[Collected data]
****************
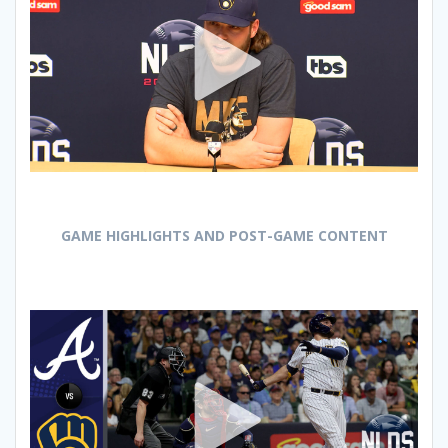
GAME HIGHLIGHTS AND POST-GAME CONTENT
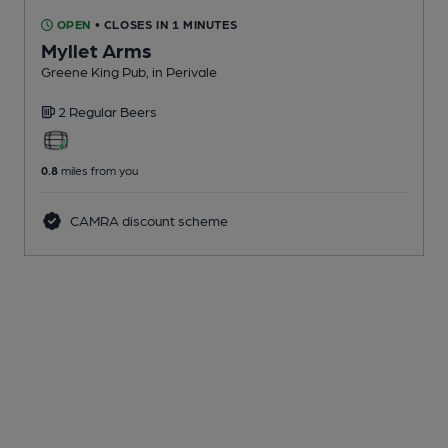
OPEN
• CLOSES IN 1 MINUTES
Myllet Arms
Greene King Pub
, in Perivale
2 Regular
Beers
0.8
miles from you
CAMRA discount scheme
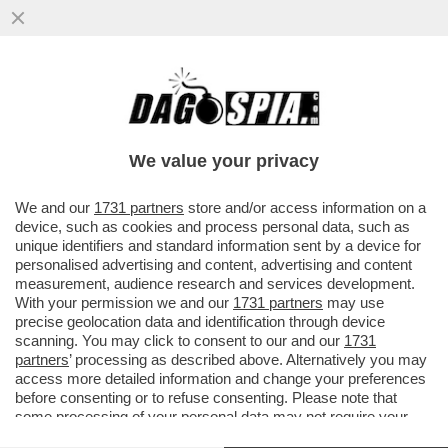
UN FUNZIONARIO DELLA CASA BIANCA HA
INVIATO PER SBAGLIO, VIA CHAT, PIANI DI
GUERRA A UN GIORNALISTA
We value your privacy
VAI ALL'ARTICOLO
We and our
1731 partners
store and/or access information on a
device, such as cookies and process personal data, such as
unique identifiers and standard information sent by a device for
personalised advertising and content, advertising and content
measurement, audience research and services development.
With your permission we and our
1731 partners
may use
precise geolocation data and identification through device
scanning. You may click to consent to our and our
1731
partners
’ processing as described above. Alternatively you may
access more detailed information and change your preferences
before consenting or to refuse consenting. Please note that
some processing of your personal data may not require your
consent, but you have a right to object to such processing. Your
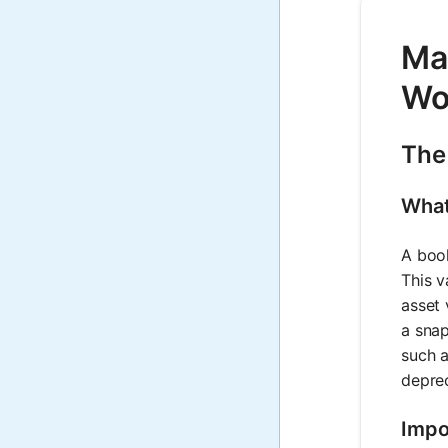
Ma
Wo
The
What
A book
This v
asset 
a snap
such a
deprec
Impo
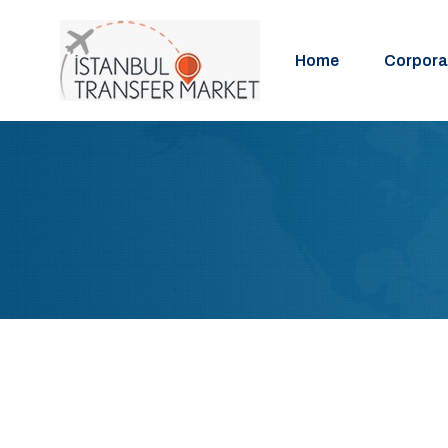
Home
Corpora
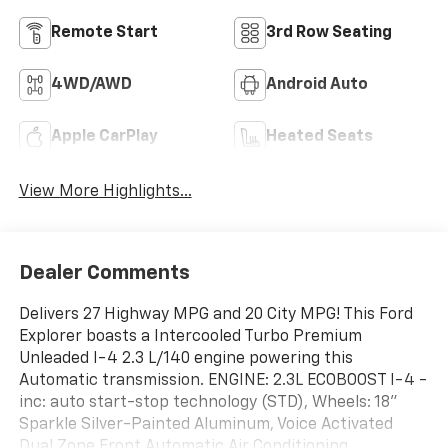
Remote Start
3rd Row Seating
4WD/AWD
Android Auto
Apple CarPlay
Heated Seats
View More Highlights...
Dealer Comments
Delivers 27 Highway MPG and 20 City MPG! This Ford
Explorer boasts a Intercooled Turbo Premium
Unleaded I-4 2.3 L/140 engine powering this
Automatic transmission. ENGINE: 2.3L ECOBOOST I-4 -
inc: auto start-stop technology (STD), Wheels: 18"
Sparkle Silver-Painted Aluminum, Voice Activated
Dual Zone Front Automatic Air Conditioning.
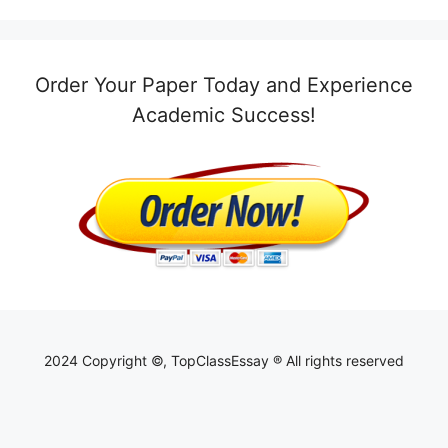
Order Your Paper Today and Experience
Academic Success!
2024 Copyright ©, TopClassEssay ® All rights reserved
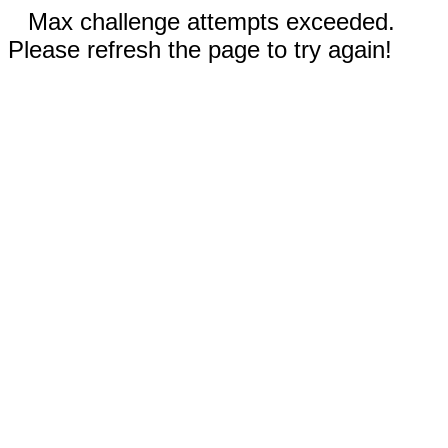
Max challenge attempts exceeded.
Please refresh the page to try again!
****************
# [To-do item]
Reproduce the text of the material above word for word, leaving out the pictures.

# [Written response]
GAME HIGHLIGHTS AND POST-GAME CONTENT
OPEN
• CLOSES IN 1 MINUTES
Myllet Arms
Greene King Pub
, in Perivale
2 Regular
Beers
0.8
miles from you
CAMRA discount scheme
UN FUNZIONARIO DELLA CASA BIANCA HA
INVIATO PER SBAGLIO, VIA CHAT, PIANI DI
GUERRA A UN GIORNALISTA
We value your privacy
VAI ALL'ARTICOLO
We and our
1731 partners
store and/or access information on a
device, such as cookies and process personal data, such as
unique identifiers and standard information sent by a device for
personalised advertising and content, advertising and content
measurement, audience research and services development.
With your permission we and our
1731 partners
may use
precise geolocation data and identification through device
scanning. You may click to consent to our and our
1731
partners
’ processing as described above. Alternatively you may
access more detailed information and change your preferences
before consenting or to refuse consenting. Please note that
some processing of your personal data may not require your
consent, but you have a right to object to such processing. Your
Ma
Wo
The
What
A book
This v
asset 
a snap
such a
deprec
Impo
Home
Corpora
Remote Start
3rd Row Seating
4WD/AWD
Android Auto
Apple CarPlay
Heated Seats
View More Highlights...
Dealer Comments
Delivers 27 Highway MPG and 20 City MPG! This Ford
Explorer boasts a Intercooled Turbo Premium
Unleaded I-4 2.3 L/140 engine powering this
Automatic transmission. ENGINE: 2.3L ECOBOOST I-4 -
inc: auto start-stop technology (STD), Wheels: 18"
Sparkle Silver-Painted Aluminum, Voice Activated
Dual Zone Front Automatic Air Conditioning.
Order Your Paper Today and Experience
Academic Success!
2024 Copyright ©, TopClassEssay ® All rights reserved
Max challenge attempts exceeded.
Please refresh the page to try again!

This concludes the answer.